## Problem statement
Extract each line holding the word "cylindre" from the entries.

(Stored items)
● ● ●

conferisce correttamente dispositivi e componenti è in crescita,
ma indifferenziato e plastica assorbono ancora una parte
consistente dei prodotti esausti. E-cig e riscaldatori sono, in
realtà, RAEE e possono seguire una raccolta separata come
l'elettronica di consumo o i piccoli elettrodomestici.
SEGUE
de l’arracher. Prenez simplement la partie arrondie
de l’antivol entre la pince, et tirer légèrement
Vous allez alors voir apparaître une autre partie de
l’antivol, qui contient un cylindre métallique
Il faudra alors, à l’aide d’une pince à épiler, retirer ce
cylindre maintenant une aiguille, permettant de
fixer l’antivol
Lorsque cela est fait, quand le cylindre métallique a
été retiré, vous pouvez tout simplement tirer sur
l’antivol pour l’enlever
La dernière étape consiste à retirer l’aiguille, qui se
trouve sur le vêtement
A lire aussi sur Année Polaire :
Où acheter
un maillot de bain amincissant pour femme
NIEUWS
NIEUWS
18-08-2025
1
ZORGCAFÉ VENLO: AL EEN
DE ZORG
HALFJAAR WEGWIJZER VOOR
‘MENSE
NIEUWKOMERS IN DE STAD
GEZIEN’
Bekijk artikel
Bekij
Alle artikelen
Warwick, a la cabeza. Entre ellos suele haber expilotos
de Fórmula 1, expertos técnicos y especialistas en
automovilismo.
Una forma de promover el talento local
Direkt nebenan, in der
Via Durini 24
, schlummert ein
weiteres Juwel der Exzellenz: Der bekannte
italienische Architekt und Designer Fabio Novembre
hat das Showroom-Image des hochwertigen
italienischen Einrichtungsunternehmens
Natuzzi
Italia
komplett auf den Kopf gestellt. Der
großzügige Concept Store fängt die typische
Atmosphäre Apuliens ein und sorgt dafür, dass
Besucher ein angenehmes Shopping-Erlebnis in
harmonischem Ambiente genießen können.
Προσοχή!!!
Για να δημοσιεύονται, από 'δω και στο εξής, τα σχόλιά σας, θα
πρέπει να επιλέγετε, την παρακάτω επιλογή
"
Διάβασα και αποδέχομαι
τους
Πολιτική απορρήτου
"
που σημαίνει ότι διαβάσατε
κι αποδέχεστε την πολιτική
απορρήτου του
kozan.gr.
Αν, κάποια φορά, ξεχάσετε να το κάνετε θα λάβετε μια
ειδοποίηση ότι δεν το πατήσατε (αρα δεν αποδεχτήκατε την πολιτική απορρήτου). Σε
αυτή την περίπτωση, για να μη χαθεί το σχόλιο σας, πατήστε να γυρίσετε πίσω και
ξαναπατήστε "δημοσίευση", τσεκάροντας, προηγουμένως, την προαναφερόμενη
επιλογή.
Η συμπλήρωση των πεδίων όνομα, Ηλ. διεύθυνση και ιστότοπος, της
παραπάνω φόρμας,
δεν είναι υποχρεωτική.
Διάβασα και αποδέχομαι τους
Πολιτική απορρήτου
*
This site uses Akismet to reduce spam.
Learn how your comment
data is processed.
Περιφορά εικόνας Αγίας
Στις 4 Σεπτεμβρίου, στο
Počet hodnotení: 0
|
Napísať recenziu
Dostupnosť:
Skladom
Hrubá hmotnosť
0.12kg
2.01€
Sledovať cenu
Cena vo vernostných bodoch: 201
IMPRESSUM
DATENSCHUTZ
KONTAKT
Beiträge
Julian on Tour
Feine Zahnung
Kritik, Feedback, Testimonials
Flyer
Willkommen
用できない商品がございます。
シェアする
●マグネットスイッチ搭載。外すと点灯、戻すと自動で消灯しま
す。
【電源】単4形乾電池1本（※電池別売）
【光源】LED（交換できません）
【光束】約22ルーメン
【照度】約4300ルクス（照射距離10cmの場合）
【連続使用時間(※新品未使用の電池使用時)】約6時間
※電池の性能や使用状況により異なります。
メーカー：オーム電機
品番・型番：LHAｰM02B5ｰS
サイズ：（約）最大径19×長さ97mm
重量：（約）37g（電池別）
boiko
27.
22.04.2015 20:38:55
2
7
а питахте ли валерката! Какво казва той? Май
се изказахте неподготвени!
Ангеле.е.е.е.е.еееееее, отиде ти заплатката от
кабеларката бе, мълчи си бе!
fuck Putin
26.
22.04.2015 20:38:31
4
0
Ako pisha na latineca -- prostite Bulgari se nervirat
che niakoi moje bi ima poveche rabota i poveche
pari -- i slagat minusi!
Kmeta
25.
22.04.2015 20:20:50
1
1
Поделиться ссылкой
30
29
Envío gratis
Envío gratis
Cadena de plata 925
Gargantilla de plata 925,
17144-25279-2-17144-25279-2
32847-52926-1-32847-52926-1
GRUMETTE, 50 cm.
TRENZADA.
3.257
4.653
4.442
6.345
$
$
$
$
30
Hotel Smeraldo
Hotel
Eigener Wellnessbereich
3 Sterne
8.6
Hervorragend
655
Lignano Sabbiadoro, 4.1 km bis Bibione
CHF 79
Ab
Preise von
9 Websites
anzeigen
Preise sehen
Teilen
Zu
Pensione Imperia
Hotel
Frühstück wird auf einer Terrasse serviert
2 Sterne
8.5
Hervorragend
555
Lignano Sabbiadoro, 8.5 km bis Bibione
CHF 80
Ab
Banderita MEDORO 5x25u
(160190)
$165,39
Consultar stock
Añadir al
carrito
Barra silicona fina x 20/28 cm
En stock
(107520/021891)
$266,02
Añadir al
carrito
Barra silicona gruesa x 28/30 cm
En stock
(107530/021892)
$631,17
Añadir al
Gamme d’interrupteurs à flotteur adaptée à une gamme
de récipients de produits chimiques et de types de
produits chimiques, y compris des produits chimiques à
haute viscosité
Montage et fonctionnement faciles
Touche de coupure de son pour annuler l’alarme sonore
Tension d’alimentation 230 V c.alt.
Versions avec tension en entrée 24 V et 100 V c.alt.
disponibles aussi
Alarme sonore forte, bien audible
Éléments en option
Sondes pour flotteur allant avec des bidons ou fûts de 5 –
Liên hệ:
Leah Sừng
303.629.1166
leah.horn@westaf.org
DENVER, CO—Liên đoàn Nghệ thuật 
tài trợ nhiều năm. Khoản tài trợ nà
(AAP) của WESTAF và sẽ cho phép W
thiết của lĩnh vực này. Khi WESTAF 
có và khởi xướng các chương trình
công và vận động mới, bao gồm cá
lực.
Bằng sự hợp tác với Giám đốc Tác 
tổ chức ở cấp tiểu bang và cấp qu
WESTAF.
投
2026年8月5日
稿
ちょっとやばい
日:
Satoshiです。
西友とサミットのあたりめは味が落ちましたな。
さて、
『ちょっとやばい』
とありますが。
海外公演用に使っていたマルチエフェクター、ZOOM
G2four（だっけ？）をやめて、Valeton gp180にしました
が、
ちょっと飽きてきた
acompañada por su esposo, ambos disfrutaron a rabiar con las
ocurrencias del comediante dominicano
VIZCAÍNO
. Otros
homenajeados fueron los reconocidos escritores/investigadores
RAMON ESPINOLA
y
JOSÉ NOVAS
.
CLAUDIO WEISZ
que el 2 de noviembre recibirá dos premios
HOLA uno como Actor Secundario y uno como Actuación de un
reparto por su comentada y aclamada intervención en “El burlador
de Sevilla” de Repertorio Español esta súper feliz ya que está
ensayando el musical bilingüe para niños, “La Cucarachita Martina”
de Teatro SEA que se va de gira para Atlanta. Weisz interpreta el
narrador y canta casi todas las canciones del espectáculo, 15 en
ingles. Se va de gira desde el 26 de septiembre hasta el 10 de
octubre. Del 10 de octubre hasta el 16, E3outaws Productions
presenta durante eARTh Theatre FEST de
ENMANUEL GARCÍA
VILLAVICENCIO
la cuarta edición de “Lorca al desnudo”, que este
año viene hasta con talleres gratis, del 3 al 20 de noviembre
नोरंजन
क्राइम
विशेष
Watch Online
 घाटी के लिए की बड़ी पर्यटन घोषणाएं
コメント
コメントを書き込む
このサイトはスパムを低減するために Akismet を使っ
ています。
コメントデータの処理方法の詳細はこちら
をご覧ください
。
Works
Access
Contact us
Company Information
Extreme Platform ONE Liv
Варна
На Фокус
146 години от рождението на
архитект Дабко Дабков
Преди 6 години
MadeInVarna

● ● ●

## Result of this task
l’antivol, qui contient un cylindre métallique
cylindre maintenant une aiguille, permettant de
Lorsque cela est fait, quand le cylindre métallique a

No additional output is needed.